Publié le Lundi 2 février 2026 à 18h37.

Goya de père en fille et Marcher dans tes pas, de Leonor de Recondo

Goya de père en fille. Verdier, 64 pages, 7,00 €.

Marcher dans tes pas. L'Iconoclaste, 242 pages, 20,90 €.

Leonor de Recondo, c'est d'abord une plume : magnifique, sobre et directe, poétique et musicale, sensible et vibrante, qui touche au cœur ses lecteurEs ! Autrice singulière s'il en est, elle publie deux livres presque simultanément, et dans l'un – Marcher dans tes pas – parle de l'autre – Goya de père en fille.

La pierre angulaire de l'un comme de l'autre, ce pourrait être le fameux – dans tous les sens du terme – gâteau de riz, abandonné sur la table de la cuisine le 18 août 1936, dans la maison d'Irun que la famille abandonne en quelques minutes sous la menace de l'arrestation que leur fait craindre la progression des factieux franquistes au Pays basque. C'est que pour passer le pont qui mène en France, il faut sembler partir en pique-nique, donc les mains quasiment vides.

Un bon gâteau

Le gâteau de riz ne sera jamais mangé – il ne peut qu'en être définitivement le meilleur ! – par celui pour qui il est confectionné, le jeune Jean, sept ans, dont c'est justement l'anniversaire. Son petit frère Félix, lui, a quatre ans lorsque sa maman, Enriqueta, les conduit jusqu'à Hendaye où leur vie va basculer définitivement dans l'exil.
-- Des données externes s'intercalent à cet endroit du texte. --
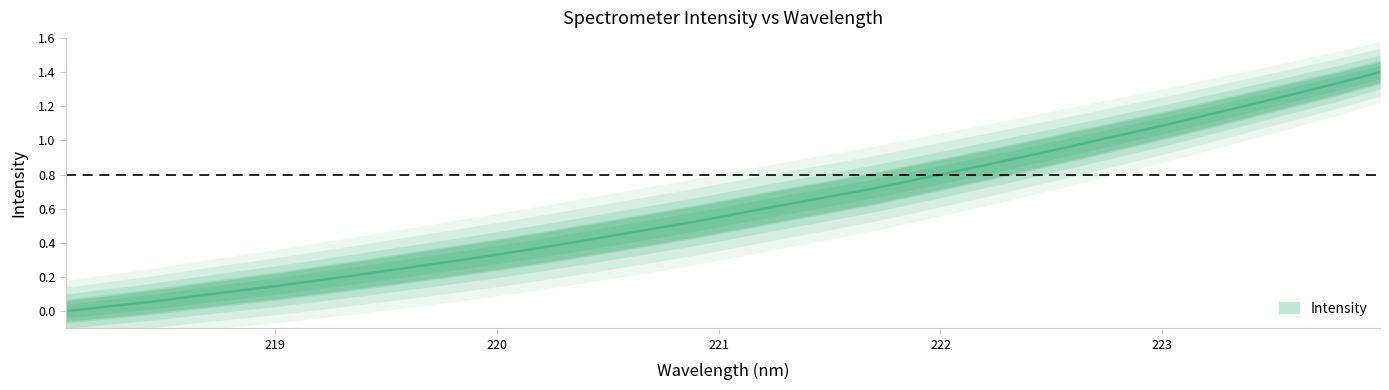

How many data points does each series have?

32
Enriqueta, la grand-mère de l'autrice, est le personnage central de Marcher dans tes pas, Félix, fils d'Enriqueta, père de Leonor, celui de Goya de père en fille. L'on pourrait dire, sans doute, de l'exil qu'il est celui de l'œuvre de Leonor de Recondo ! Déjà, dans Rêves oubliés (Wespieser, 2012), l'autrice installe dans les Landes sa famille de nationalistes basques militantEs, menacéEs par l'Espagne franquiste et si mal accueilliEs par une France lâche et déjà policière.

La France, l'Espagne et l’art

Violoniste de profession, Leonor de Recondo promène sa vie au milieu de la création artistique dont ses parents l'ont entourée – elle peintre, lui sculpteur et peintre – et qu'iels lui ont léguée. Pietra viva (Wespieser, 2013) et Le grand feu (Grasset, 2023) en témoignent, qui racontent les émois et la force qui animent ses personnages hors du commun confrontés à leur entrée en création.

Goya de père en fille permet à l'autrice de remonter aux sources, aux origines de l'œuvre qui relie son père, Félix, à Goya. Les images – depuis la France de l'exil – de l'un (Prison), comme en écho à celles – depuis l'Espagne résistant à l'agression française – du grand peintre espagnol (Les Désastres de la guerre).

L'Espagne, justement ! Les deux ouvrages font état de la démarche de Leonor de Recondo, qui a décidé, dans le cadre de la loi espagnole sur les petits-enfants, ou Loi de la mémoire démocratique (2022), de demander la nationalité espagnole en sa qualité de petite-fille d'exiléEs politiques. Hésitante, pleine de doutes quant à sa légitimité à le faire, Leonor va au bout de la démarche. Une réparation, une restitution, qui entérine le fait que l'Espagne, jamais, ne vous laisse en paix. Foi de Claude Moro.